Segment Start: Data excerpts

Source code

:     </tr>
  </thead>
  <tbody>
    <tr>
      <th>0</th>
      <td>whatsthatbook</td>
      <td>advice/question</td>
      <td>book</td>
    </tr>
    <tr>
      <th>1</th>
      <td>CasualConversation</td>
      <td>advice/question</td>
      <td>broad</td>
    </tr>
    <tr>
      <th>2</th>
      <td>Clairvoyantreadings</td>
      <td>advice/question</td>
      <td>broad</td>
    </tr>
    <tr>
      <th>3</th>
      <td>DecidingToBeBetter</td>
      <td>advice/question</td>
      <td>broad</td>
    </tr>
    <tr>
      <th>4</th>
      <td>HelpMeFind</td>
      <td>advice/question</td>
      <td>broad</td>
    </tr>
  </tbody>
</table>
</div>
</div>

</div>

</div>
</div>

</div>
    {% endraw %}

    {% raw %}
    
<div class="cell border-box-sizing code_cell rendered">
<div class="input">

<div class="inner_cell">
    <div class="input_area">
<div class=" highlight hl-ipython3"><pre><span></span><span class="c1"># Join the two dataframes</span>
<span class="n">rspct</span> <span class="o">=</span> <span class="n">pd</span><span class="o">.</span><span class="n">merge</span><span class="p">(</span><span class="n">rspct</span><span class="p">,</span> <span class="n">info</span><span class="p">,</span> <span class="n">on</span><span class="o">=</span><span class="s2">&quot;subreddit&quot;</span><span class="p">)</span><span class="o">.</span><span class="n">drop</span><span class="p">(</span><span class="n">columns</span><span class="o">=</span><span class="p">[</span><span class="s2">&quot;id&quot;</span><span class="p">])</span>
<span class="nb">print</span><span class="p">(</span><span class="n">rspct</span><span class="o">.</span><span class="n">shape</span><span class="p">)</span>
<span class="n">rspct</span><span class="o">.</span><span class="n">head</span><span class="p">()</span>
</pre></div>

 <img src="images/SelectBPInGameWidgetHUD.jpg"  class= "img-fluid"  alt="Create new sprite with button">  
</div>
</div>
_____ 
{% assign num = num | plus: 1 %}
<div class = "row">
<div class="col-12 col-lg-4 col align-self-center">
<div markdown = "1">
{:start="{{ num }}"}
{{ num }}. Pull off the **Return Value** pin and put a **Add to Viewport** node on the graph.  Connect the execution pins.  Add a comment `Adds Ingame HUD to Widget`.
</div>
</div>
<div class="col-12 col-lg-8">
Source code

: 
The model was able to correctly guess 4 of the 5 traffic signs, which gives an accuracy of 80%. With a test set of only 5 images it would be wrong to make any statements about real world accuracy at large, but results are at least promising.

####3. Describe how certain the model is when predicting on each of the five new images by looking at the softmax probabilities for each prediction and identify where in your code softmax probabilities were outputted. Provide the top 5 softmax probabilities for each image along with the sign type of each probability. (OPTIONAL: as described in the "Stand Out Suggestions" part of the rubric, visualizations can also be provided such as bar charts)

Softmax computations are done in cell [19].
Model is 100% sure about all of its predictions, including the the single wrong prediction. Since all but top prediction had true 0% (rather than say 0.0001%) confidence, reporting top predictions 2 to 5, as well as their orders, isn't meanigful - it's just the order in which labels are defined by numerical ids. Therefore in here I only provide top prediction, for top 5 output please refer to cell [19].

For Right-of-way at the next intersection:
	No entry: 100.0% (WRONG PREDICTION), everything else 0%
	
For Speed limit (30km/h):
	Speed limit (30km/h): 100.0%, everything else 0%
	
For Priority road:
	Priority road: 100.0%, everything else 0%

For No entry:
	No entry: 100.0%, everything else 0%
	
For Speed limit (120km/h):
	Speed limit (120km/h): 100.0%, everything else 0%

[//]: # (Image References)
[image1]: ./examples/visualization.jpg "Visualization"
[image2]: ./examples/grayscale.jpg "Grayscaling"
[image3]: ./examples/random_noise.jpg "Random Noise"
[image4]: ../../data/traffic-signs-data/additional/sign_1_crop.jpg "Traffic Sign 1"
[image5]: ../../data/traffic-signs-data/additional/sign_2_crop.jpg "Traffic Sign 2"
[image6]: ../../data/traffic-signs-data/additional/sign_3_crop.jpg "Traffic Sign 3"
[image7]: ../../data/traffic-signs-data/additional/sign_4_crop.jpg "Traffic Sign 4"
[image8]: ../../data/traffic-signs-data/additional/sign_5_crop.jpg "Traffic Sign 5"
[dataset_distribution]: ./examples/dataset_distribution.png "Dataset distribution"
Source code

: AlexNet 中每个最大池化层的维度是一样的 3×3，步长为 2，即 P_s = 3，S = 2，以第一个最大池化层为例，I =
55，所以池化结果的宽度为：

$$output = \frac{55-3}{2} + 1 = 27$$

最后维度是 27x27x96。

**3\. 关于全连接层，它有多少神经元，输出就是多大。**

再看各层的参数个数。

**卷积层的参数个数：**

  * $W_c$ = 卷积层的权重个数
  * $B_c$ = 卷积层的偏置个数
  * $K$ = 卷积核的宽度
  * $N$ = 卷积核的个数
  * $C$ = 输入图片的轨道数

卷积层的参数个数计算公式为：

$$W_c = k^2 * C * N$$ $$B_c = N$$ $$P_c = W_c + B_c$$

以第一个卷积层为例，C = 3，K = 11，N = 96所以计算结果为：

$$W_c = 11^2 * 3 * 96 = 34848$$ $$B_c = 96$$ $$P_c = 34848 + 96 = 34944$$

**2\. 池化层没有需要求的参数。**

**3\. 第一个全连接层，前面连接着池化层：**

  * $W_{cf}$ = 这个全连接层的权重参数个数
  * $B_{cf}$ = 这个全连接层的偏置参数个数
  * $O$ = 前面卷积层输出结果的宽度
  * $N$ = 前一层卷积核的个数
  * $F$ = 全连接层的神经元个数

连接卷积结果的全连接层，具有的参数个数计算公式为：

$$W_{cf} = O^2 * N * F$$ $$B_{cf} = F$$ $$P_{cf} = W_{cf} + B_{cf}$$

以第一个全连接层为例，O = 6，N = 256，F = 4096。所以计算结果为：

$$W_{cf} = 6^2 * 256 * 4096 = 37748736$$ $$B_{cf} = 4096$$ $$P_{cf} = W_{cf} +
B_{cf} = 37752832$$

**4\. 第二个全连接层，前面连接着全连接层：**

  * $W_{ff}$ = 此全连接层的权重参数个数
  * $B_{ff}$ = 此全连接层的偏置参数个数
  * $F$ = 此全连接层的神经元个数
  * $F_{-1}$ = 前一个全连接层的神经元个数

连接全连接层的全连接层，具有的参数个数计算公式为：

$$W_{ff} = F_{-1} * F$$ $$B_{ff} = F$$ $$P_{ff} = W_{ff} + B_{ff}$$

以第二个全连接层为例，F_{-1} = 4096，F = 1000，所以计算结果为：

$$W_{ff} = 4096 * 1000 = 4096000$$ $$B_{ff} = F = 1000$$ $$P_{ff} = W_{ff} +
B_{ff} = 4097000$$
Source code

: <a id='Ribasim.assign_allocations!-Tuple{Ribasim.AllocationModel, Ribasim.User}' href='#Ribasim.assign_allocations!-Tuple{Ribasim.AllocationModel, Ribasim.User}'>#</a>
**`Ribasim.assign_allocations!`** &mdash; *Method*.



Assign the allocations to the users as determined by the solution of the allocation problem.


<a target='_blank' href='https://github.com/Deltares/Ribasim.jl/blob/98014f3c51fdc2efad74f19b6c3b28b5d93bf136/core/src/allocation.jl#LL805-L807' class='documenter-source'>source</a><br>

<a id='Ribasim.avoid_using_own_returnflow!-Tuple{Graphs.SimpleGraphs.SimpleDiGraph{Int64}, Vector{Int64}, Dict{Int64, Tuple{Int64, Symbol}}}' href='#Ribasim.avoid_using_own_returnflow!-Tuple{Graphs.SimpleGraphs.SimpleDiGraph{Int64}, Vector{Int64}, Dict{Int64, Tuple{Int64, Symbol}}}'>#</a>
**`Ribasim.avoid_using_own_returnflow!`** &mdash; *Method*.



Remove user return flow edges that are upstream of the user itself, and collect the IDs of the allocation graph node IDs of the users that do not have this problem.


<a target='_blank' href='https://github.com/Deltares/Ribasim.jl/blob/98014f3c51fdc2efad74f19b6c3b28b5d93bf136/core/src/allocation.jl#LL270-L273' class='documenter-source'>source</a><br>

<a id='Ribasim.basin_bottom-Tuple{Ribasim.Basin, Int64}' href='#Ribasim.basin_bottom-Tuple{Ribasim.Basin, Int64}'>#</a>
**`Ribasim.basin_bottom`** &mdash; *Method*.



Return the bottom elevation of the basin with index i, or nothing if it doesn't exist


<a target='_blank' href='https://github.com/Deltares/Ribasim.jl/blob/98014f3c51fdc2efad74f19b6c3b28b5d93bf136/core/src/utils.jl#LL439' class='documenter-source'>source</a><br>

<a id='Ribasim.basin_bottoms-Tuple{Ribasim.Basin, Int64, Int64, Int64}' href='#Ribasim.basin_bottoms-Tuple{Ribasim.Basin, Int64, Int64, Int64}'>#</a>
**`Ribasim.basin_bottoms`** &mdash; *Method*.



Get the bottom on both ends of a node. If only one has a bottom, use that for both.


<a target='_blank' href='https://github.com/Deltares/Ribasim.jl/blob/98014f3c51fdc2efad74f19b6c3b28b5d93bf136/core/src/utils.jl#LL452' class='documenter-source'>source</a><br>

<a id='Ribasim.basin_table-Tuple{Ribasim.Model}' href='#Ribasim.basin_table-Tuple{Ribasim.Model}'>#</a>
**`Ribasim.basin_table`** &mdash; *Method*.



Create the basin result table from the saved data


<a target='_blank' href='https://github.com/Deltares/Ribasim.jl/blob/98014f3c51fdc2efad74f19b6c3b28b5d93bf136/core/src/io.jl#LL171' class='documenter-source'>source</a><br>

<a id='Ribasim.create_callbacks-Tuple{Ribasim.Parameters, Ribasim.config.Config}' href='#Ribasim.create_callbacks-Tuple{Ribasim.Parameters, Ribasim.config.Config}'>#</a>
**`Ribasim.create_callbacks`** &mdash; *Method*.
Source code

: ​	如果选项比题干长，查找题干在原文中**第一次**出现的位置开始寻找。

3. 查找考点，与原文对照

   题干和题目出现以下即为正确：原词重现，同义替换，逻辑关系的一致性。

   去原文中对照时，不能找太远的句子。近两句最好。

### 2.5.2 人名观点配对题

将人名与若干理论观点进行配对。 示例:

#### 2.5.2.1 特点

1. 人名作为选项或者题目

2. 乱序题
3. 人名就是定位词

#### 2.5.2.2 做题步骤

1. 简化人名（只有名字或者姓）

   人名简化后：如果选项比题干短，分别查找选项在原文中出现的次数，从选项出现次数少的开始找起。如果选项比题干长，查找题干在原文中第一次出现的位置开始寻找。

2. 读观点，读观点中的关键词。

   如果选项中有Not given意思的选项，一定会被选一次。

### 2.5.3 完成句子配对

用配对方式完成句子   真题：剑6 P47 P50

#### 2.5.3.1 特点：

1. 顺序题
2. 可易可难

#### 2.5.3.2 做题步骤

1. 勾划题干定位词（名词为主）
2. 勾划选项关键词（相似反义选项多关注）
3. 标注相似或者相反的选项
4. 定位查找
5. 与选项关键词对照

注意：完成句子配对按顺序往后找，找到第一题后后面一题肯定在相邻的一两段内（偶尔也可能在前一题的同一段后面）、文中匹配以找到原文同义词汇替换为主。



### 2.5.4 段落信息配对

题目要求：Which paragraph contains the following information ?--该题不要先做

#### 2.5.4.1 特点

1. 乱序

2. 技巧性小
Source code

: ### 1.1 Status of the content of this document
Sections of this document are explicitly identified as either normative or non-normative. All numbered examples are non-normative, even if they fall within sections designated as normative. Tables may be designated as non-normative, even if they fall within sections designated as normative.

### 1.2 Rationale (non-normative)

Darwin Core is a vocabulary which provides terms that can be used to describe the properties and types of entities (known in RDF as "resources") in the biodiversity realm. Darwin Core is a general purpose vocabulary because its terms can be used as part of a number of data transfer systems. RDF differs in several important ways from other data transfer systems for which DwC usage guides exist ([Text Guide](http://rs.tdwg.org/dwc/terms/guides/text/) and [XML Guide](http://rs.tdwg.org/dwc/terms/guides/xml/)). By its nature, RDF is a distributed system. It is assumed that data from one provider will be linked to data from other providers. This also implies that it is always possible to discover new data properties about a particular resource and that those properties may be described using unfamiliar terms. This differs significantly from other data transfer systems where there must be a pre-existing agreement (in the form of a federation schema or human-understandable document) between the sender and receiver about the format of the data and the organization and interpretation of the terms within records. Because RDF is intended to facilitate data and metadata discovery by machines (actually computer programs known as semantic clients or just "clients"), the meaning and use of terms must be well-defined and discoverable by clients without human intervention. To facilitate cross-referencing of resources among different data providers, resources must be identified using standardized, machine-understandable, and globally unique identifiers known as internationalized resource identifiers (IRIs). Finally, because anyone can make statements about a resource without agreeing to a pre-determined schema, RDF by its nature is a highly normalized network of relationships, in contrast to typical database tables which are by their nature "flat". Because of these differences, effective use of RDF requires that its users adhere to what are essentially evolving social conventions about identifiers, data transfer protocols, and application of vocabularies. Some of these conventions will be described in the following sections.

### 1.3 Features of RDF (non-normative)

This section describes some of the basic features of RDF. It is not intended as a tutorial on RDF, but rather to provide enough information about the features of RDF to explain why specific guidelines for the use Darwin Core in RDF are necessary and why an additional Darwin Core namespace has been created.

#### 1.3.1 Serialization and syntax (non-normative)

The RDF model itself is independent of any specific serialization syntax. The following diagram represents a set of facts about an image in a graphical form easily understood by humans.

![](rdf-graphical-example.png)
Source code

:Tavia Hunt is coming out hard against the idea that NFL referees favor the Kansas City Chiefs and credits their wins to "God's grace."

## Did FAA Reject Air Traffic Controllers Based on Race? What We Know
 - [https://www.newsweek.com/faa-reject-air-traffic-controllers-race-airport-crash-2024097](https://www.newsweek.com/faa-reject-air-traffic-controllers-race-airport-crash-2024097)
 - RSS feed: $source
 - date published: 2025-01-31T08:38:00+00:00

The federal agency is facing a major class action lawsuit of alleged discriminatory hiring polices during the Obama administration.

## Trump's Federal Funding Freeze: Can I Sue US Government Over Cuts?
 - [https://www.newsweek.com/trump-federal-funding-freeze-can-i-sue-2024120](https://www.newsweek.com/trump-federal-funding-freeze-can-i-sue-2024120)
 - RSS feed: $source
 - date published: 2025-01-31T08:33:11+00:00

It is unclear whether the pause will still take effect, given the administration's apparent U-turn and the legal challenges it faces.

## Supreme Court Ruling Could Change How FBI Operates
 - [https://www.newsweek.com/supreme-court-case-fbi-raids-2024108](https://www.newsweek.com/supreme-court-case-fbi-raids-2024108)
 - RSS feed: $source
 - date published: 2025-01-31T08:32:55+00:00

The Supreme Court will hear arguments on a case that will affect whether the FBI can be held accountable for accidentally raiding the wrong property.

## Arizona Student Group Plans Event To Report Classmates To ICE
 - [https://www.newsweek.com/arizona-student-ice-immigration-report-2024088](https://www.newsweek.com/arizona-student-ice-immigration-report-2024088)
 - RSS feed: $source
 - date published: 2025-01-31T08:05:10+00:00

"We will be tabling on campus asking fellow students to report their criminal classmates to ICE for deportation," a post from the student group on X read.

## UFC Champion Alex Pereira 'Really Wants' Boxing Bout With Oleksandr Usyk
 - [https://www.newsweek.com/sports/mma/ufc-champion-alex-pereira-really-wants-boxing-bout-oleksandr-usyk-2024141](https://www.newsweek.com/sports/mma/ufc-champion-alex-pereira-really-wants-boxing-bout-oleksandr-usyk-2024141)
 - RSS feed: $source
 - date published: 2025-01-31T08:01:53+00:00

Segment End: Data excerpts

Search the records for the string "utils", and copy every line that holds it.

**Output of the exercise**:
<a target='_blank' href='https://github.com/Deltares/Ribasim.jl/blob/98014f3c51fdc2efad74f19b6c3b28b5d93bf136/core/src/utils.jl#LL439' class='documenter-source'>source</a><br>
<a target='_blank' href='https://github.com/Deltares/Ribasim.jl/blob/98014f3c51fdc2efad74f19b6c3b28b5d93bf136/core/src/utils.jl#LL452' class='documenter-source'>source</a><br>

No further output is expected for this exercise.